Cómo añejar un milagro

Autor:

José Aurelio Paz

Cuenta Eduardo Galeano: «La palabra y el acto no se habían encontrado nunca. Cuando la palabra decía no, el acto decía sí. Cuando la palabra decía más o menos, el acto hacía menos o más. Un día, la palabra y el acto se cruzaron en la calle. Como no se conocían, no se reconocieron. Como no se reconocieron, no se saludaron».

Mi primera profesión, al desmovilizarme del Servicio Militar, fue la de Normador del Trabajo. Tomé esa especialidad técnica cual opción más atractiva ante los únicos ofrecimientos laborales que recibí entonces: convertirme en obrero agrícola o en auxiliar de producción de la construcción, que traducido era algo así como un «alcanza-bloques» o un «mueve-mezcla».

Con la primera clase se abrió ante mis ojos un subyugante mundo casi de ciencia ficción. Mi tarea era como la de un fotógrafo científico. Realizar «fotografías» de cada puesto laboral, lo que a través de cálculos matemáticos, permitía conseguir que el trabajador fuera más eficiente y productivo a partir de la garantía de condiciones materiales adecuadas y de un diseño estructural que facilitara su faena... En teoría todo era perfecto.

Al mes de haber sido ubicado en la Empresa Porcina comencé a sufrir lo que un colega mío diagnosticó como «alucinaciones del desperfecto socialista» y me sentí como un mecánico de estaciones satelitales en una región donde apenas volaban aviones de la Segunda Guerra Mundial destinados a la fumigación.

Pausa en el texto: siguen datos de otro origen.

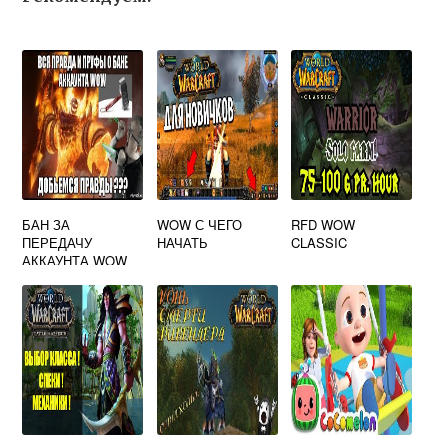
БАН ЗА
WOW С ЧЕГО
RFD WOW
ПЕРЕДАЧУ
НАЧАТЬ
CLASSIC
АККАУНТА WOW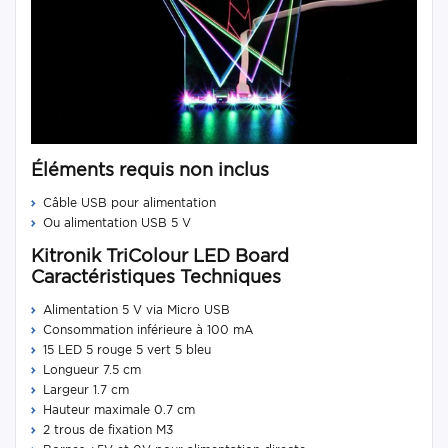
Éléments requis non inclus
Câble USB pour alimentation
Ou alimentation USB 5 V
Kitronik TriColour LED Board
Caractéristiques Techniques
Alimentation 5 V via Micro USB
Consommation inférieure à 100 mA
15 LED 5 rouge 5 vert 5 bleu
Longueur 7.5 cm
Largeur 1.7 cm
Hauteur maximale 0.7 cm
2 trous de fixation M3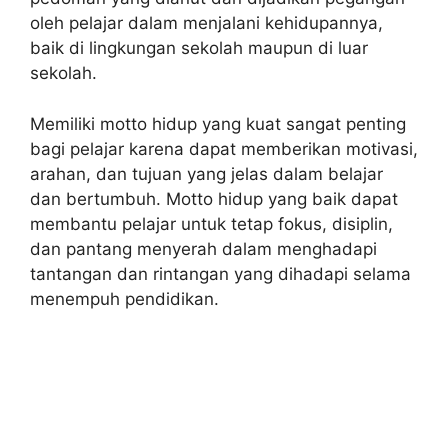
oleh pelajar dalam menjalani kehidupannya,
baik di lingkungan sekolah maupun di luar
sekolah.
Memiliki motto hidup yang kuat sangat penting
bagi pelajar karena dapat memberikan motivasi,
arahan, dan tujuan yang jelas dalam belajar
dan bertumbuh. Motto hidup yang baik dapat
membantu pelajar untuk tetap fokus, disiplin,
dan pantang menyerah dalam menghadapi
tantangan dan rintangan yang dihadapi selama
menempuh pendidikan.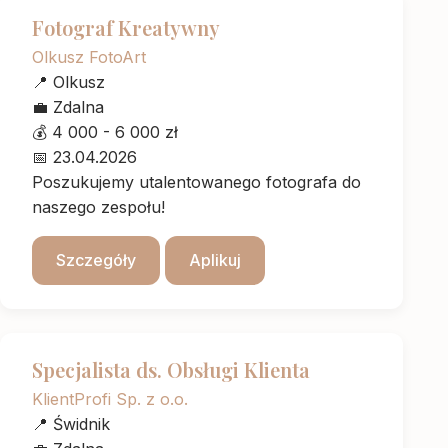
Fotograf Kreatywny
Olkusz FotoArt
📍
Olkusz
💼
Zdalna
💰
4 000 - 6 000 zł
📅
23.04.2026
Poszukujemy utalentowanego fotografa do
naszego zespołu!
Szczegóły
Aplikuj
Specjalista ds. Obsługi Klienta
KlientProfi Sp. z o.o.
📍
Świdnik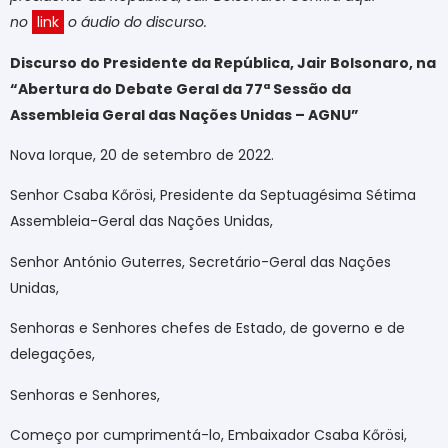
no
link
o áudio do discurso
.
Discurso do Presidente da República, Jair Bolsonaro, na
“Abertura do Debate Geral da 77ª Sessão da
Assembleia Geral das Nações Unidas – AGNU”
Nova Iorque, 20 de setembro de 2022.
Senhor Csaba Kőrösi, Presidente da Septuagésima Sétima
Assembleia-Geral das Nações Unidas,
Senhor António Guterres, Secretário-Geral das Nações
Unidas,
Senhoras e Senhores chefes de Estado, de governo e de
delegações,
Senhoras e Senhores,
Começo por cumprimentá-lo, Embaixador Csaba Kőrösi,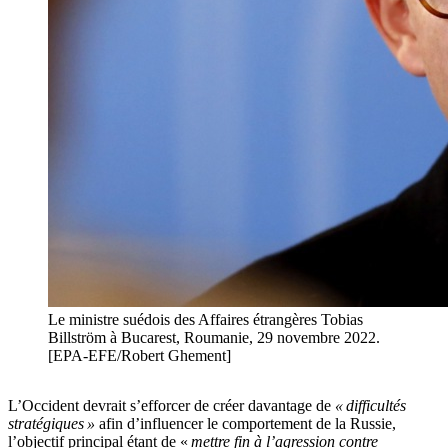
Le ministre suédois des Affaires étrangères Tobias
Billström à Bucarest, Roumanie, 29 novembre 2022.
[EPA-EFE/Robert Ghement]
L’Occident devrait s’efforcer de créer davantage de
« difficultés
stratégiques »
afin d’influencer le comportement de la Russie,
l’objectif principal étant de «
mettre fin à l’agression contre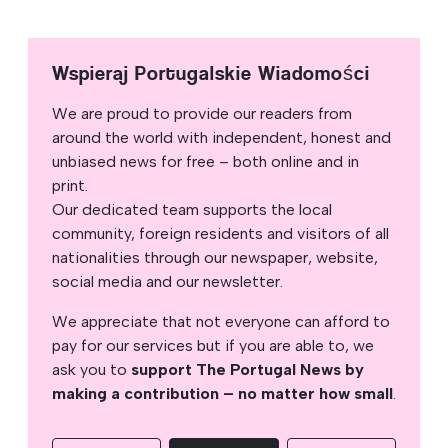
Wspieraj Portugalskie Wiadomości
We are proud to provide our readers from
around the world with independent, honest and
unbiased news for free – both online and in
print.
Our dedicated team supports the local
community, foreign residents and visitors of all
nationalities through our newspaper, website,
social media and our newsletter.
We appreciate that not everyone can afford to
pay for our services but if you are able to, we
ask you to
support The Portugal News by
making a contribution – no matter how small
.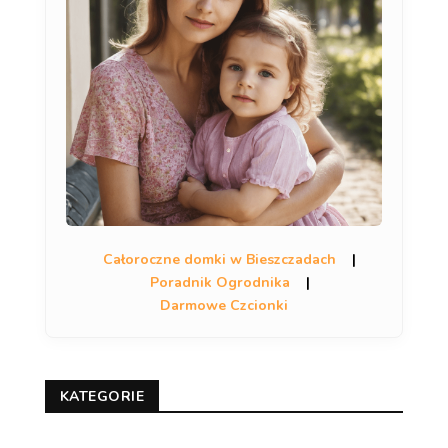
Całoroczne domki w Bieszczadach
|
Poradnik Ogrodnika
|
Darmowe Czcionki
KATEGORIE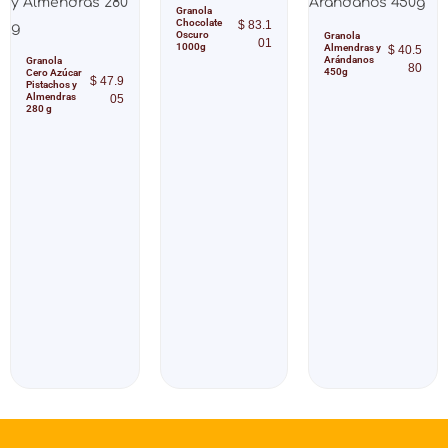
Granola
Chocolate
$
83.1
Oscuro
Granola
01
1000g
Almendras y
$
40.5
Arándanos
Granola
80
450g
Cero Azúcar
$
47.9
Pistachos y
Almendras
05
280 g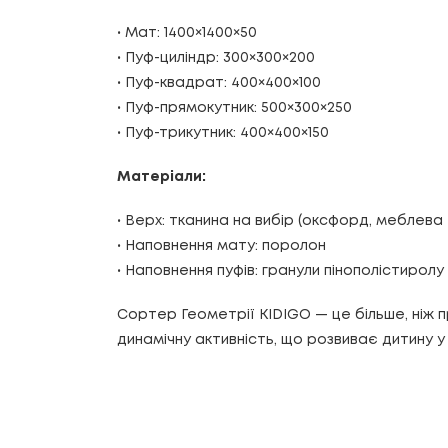
• Мат: 1400×1400×50
• Пуф-циліндр: 300×300×200
• Пуф-квадрат: 400×400×100
• Пуф-прямокутник: 500×300×250
• Пуф-трикутник: 400×400×150
Матеріали:
• Верх: тканина на вибір (оксфорд, меблева
• Наповнення мату: поролон
• Наповнення пуфів: гранули пінополістиролу
Сортер Геометрії KIDIGO — це більше, ніж п
динамічну активність, що розвиває дитину у 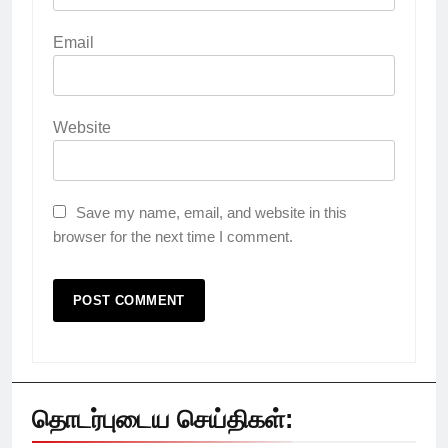
Email
Website
Save my name, email, and website in this
browser for the next time I comment.
தொடர்புடைய செய்திகள்: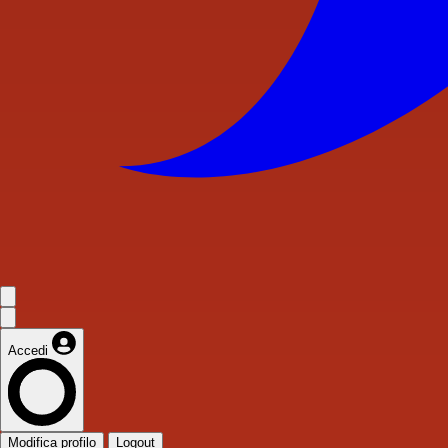
Accedi
Modifica profilo
Logout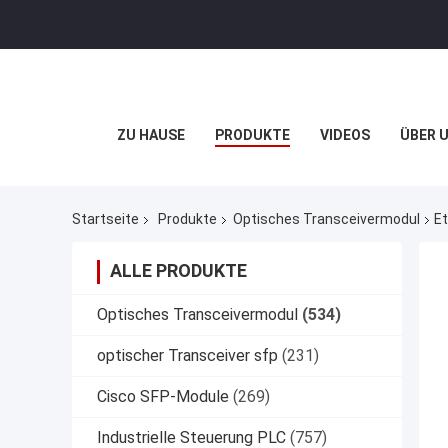
ZU HAUSE
PRODUKTE
VIDEOS
ÜBER 
Startseite
Produkte
Optisches Transceivermodul
E
ALLE PRODUKTE
Optisches Transceivermodul
(534)
optischer Transceiver sfp
(231)
Cisco SFP-Module
(269)
Industrielle Steuerung PLC
(757)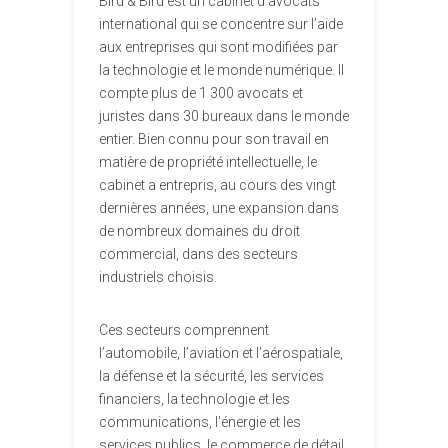
Bird & Bird est un cabinet d’avocats
international qui se concentre sur l’aide
aux entreprises qui sont modifiées par
la technologie et le monde numérique. Il
compte plus de 1 300 avocats et
juristes dans 30 bureaux dans le monde
entier. Bien connu pour son travail en
matière de propriété intellectuelle, le
cabinet a entrepris, au cours des vingt
dernières années, une expansion dans
de nombreux domaines du droit
commercial, dans des secteurs
industriels choisis.
Ces secteurs comprennent
l’automobile, l’aviation et l’aérospatiale,
la défense et la sécurité, les services
financiers, la technologie et les
communications, l’énergie et les
services publics, le commerce de détail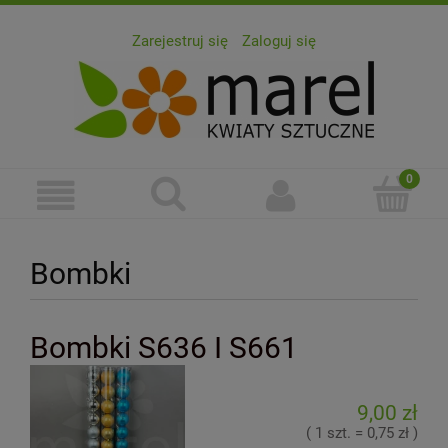
Zarejestruj się
Zaloguj się
Bombki
Bombki S636 I S661
9,00 zł
( 1 szt. = 0,75 zł )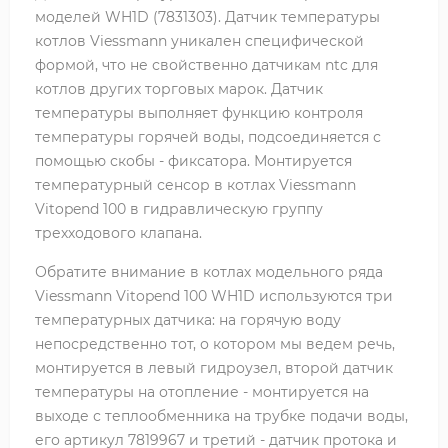
моделей WH1D (7831303). Датчик температуры
котлов Viessmann уникален специфической
формой, что не свойственно датчикам ntc для
котлов других торговых марок. Датчик
температуры выполняет функцию контроля
температуры горячей воды, подсоединяется с
помощью скобы - фиксатора. Монтируется
температурный сенсор в котлах Viessmann
Vitopend 100 в гидравлическую группу
трехходового клапана.
Обратите внимание в котлах модельного ряда
Viessmann Vitopend 100 WH1D используются три
температурных датчика: на горячую воду
непосредственно тот, о котором мы ведем речь,
монтируется в левый гидроузел, второй датчик
температуры на отопление - монтируется на
выходе с теплообменника на трубке подачи воды,
его артикул 7819967 и третий - датчик протока и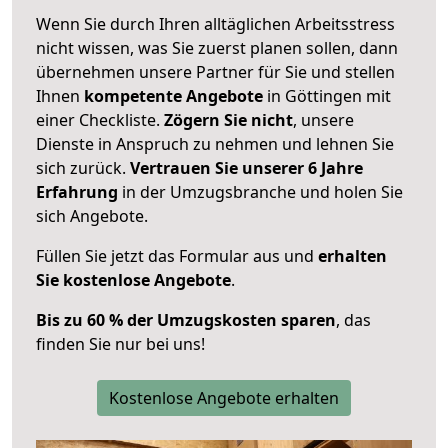
Wenn Sie durch Ihren alltäglichen Arbeitsstress
nicht wissen, was Sie zuerst planen sollen, dann
übernehmen unsere Partner für Sie und stellen
Ihnen
kompetente Angebote
in Göttingen mit
einer Checkliste.
Zögern Sie nicht
, unsere
Dienste in Anspruch zu nehmen und lehnen Sie
sich zurück.
Vertrauen Sie unserer 6 Jahre
Erfahrung
in der Umzugsbranche und holen Sie
sich Angebote.
Füllen Sie jetzt das Formular aus und
erhalten
Sie kostenlose Angebote
.
Bis zu 60 % der Umzugskosten sparen
, das
finden Sie nur bei uns!
Kostenlose Angebote erhalten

Los obreros no tenían botas o el camión–tolva, donde se trasladaban los residuales de alimentos para alimentar los cerdos, carecía de gomas, y no era justo establecer una normativa que exigiera, al final, una productividad virtual en tanto los mínimos requerimientos no estaban garantizados.

Después de muchos años, pago a precio de oro por cada compañero de estudios que quede, intacto, en tan infructífera labor; a no ser que haya optado por el suicidio silencioso de transmutarse en un llena modelos, tras un acomodadizo buró, lejos de la utopía soñada sobre el pupitre por conseguir un país eficiente en su producción.

Uso este trozo de vida para hacer reflexionar sobre un asunto que atañe a todos ahora, y a algunos, obreros y funcionarios, asusta. La próxima implantación del tan discutido Reglamento Disciplinario Interno, aprobado en el más reciente congreso sindical, requerirá, como escribiera Neruda en uno de sus poemas, de la voluntad de voltear la mesa cuando se está infeliz en el trabajo y cuando «no se arriesga lo cierto por lo incierto para ir detrás de un sueño». De lo contrario, el documento será pasto de la fugaz consigna que abortaría, una vez más, el nuevo aire que requiere el pecho del país para respirar de manera más limpia.

Claro que el empeño necesita de un elemento sustancial, no circunstancial como lo asumen algunos cuadros: la ejemplaridad. Habrá entonces que suprimir de los diccionarios laborales la acuñada frase de que «Cuando el gato no está en casa, los ratones...»

Así, algunas secretarias tendrán que renunciar a su obligado papel de cómplices cuando, ante un proceso tecnológico parado que requiere de una decisión urgente, reiteran la frase, descreída ya por el abuso, de que «el compañero director está para una reunión fuera». Expresión que sirve, a veces, de «madriguera oficial» a los irresponsables que no asumen su misión de ser cabeza y corazón de la Patria.

¿A qué debe temer el trabajador honrado que cumple con lo estatuido porque ama y se siente parte de lo que hace y logra? ¿A qué ha de temer el cuadro honrado que sostiene el pie en el estribo martiano y fidelista de la austeridad y la autoridad, con conciencia aglutinadora, y lejos de toda pose y mentalidad de reminiscencias feudales?

La aplicación de este reglamento, más que una medida coercitiva ha de convertirse en instrumento político de recapacitación social en la eficiencia con la que soñó el Che.

Es necesario, desde el comienzo, evitar la distorsión en el cristal de su aplicación para que la conciencia obrera logre, de verdad, navegar por vocación de esta Isla hacia ese otro mundo que proclamamos posible. Sería la mejor manera de añejar el milagro de nuestra economía porque, como también escribiera el poeta chileno «Muere lentamente quien se transforma en esclavo del hábito, repitiendo todos los días los mismos trayectos (...) Evitemos la muerte en suaves cuotas, recordando siempre que estar vivos exige un esfuerzo mucho mayor que el simple hecho de respirar».